Le capitaliste de 2012 porte jean et t-shirt. Les apparences comptent et la difficulté actuelle à distinguer la classe sociale par le vêtement joue un grand rôle. Mais bien sûr, le véritable étouffoir de la notion de lutte des classes a été le passage (dans les pays occidentaux s’entend) à une économie de services, servie par une population dont le niveau d’études officiel a depuis longtemps dépassé celui du certificat du même nom. L’infirmière, l’employé, et a fortiori les psychologues, enseignants, informaticiens, cadres, etc. croient souvent que la lutte des classes est plus périmée que leur portable de 2008 : comment peut-on les confondre avec des Mimiles en marcel, eux qui savent écrire, qui mangent la bouche fermée, qui ont fait du trekking au Pérou et du yoga en Indonésie ?

Cette vaste classe moyenne commence certes, depuis quelques années, et en particulier depuis les années sarkozystes, à comprendre qu’elle tombera plus vite dans les bras de Mimile que sur les fauteuils de Bernard-Henry. Mais la lutte de classes, non, absurde !

Une expression pourrait bien aider ces aveugles par vanité à comprendre, admettre, la lutte des classes.

« Classe publique, classe privée ».

Dire qu’on peut résumer bonne part de l’histoire sociale aux mots « les riches contre les pauvres » à des gens qui se savent hors des rangs des riches, et se croient hors des rangs des pauvres parce qu’ils voient un SDF dans la rue et savent qu’eux rentrent vers un trois-pièces et un écran plat, c’est pisser dans un violon. Mais classe publique, classe privée ?

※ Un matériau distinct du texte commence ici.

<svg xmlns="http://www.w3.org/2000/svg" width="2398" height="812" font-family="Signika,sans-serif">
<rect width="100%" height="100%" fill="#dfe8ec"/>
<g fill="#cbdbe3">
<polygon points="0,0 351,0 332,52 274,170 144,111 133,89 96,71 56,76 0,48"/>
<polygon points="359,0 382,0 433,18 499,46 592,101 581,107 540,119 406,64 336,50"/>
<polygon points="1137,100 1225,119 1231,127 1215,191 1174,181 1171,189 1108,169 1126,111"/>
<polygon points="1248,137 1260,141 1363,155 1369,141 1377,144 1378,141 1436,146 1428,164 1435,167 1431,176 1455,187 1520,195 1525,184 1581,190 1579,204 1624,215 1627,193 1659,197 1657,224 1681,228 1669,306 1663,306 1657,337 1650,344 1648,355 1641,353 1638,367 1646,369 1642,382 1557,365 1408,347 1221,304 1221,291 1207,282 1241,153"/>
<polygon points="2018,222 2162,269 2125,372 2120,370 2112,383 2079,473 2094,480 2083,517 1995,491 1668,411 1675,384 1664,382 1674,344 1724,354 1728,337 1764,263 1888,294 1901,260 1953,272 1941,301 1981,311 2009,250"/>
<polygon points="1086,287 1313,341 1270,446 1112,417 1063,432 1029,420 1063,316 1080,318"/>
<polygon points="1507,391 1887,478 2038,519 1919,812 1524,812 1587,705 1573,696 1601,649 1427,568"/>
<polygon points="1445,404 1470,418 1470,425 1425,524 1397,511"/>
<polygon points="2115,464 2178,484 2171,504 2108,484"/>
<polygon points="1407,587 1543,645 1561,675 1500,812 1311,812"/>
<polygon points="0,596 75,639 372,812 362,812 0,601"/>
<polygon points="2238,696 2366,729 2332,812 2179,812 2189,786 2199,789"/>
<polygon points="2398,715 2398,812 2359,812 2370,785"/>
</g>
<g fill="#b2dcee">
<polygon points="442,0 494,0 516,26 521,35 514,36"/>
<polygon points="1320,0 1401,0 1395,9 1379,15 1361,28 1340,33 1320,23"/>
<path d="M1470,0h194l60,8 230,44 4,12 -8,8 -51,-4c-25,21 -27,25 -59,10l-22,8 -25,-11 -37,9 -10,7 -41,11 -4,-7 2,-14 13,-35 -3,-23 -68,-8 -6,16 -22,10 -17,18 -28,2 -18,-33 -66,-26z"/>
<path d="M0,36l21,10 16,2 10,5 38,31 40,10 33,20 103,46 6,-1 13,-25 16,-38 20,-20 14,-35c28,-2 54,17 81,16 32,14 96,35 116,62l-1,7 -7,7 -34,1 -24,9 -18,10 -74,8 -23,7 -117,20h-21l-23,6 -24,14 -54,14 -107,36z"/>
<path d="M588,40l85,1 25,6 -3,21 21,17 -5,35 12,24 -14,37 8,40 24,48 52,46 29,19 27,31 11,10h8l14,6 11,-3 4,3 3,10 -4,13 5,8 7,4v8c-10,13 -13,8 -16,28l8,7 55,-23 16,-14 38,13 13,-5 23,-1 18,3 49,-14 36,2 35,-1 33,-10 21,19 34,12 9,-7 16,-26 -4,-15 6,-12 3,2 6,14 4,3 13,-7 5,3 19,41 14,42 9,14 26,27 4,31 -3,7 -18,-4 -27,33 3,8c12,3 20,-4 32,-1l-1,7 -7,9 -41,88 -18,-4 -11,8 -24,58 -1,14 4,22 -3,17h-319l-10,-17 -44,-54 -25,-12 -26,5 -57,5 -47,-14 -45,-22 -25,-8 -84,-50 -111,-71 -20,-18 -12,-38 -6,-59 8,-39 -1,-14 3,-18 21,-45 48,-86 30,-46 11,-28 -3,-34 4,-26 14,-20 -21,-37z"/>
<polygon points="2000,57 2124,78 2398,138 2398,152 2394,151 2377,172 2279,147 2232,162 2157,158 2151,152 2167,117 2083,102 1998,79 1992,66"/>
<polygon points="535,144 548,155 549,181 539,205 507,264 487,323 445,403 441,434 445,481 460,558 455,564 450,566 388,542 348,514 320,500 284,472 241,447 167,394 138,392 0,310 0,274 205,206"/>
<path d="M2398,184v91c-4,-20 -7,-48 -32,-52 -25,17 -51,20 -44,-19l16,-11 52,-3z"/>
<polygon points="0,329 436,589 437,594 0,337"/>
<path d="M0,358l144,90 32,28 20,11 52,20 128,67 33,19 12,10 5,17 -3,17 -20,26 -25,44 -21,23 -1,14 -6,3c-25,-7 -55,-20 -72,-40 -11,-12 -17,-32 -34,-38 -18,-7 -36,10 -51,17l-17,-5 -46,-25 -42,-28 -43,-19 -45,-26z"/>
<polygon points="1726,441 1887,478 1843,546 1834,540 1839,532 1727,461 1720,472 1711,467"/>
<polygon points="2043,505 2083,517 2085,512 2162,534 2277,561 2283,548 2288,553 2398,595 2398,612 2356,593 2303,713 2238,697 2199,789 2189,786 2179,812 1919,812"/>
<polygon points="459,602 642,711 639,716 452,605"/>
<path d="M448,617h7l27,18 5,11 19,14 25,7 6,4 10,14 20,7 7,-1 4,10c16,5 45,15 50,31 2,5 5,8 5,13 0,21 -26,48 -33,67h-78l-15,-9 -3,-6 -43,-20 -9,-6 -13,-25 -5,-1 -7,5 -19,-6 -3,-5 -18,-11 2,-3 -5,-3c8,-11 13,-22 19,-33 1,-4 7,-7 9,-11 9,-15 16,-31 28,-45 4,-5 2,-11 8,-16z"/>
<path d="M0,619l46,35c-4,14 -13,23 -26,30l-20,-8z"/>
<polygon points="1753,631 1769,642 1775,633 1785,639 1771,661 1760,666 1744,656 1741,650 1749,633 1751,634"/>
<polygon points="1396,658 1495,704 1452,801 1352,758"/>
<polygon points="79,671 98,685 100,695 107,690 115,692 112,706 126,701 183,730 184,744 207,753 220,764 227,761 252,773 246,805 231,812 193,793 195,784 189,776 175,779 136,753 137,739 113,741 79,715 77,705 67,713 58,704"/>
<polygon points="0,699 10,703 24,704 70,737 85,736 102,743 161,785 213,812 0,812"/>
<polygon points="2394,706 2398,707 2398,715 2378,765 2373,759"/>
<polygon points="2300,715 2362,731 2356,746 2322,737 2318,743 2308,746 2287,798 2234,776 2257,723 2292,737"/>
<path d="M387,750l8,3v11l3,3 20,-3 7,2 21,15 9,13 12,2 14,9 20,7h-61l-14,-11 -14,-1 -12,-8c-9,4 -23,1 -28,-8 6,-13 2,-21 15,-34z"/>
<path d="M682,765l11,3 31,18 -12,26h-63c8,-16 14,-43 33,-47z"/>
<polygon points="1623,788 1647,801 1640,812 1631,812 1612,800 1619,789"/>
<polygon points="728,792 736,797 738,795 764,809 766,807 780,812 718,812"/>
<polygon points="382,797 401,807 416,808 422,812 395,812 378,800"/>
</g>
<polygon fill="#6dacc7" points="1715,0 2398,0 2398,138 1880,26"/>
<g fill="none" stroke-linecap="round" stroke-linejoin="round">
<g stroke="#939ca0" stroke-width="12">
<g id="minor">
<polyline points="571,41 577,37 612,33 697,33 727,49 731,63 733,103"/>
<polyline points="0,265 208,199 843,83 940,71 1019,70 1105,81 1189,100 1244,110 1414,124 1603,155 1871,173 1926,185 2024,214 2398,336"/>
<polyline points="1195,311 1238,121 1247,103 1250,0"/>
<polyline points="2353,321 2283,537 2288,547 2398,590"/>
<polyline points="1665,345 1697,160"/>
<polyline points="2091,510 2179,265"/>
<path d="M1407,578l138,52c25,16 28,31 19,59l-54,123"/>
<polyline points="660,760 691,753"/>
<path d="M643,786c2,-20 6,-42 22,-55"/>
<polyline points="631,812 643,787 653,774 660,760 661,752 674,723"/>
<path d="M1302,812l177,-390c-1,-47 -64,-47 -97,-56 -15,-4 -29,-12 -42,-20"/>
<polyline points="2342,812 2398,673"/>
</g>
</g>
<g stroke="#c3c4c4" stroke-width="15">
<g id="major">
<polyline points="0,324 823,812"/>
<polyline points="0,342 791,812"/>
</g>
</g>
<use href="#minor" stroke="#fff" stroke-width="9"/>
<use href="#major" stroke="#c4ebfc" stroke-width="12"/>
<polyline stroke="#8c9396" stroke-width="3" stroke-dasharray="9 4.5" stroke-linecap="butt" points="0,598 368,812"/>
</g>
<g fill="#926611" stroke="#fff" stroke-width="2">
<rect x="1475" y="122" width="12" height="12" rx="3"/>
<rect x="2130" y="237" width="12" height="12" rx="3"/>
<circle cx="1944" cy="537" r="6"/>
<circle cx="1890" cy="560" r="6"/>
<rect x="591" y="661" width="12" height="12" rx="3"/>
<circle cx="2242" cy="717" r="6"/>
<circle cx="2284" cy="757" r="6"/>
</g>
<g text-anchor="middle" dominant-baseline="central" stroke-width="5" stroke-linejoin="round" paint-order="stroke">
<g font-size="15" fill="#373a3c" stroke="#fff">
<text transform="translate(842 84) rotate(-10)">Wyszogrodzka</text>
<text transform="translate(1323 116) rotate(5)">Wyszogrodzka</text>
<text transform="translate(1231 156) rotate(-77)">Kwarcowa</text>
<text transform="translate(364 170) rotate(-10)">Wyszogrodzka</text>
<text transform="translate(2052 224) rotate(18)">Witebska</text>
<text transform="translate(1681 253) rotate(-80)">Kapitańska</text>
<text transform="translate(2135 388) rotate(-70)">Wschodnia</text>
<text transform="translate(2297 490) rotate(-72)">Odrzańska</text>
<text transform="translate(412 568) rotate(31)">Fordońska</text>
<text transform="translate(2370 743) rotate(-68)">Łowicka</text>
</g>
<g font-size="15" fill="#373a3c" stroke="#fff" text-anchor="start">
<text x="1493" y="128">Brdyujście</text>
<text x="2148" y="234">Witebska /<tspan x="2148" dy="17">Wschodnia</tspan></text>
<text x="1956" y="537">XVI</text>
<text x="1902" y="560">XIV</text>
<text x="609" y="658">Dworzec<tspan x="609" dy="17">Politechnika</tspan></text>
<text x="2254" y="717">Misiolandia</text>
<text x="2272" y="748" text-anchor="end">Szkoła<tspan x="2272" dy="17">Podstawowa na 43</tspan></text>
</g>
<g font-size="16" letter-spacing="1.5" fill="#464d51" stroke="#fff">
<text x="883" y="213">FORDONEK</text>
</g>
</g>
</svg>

Dans la classe publique se trouvent les gens qui ne peuvent maintenir leur niveau de vie que grâce, à un moment ou à un autre, à l’aide publique. La très grande majorité des Français savent qu’ils subiraient un effondrement financier irrémédiable s’il leur fallait soudain remplacer les cotisations à la sécurité sociale par des paiements à une assurance-maladie privée, les cotisations retraite par une forme de pension privée, s’il fallait payer intégralement les études universitaires des enfants, voire leur école primaire et secondaire. La classe privée, elle, comprend les gens qui maintiendraient leur niveau de vie même s’ils ne recevaient aucune aide publique.

Ça fonctionne !

L’infinie diversité sociale moderne s’efface prestement devant ce simple critère : le bac+3 picard comprend soudain son lien avec le SDF madrilène, la paysanne Somalienne et l’ouvrière chinoise, il comprend également sa distance d’avec le banquier luxembourgeois, le milliardaire américain, le notaire à chasse en Sologne.

Classe publique comme hôpital public, comme école publique, comme transport publics.

Classe privée comme clinique privée, comme jet privé.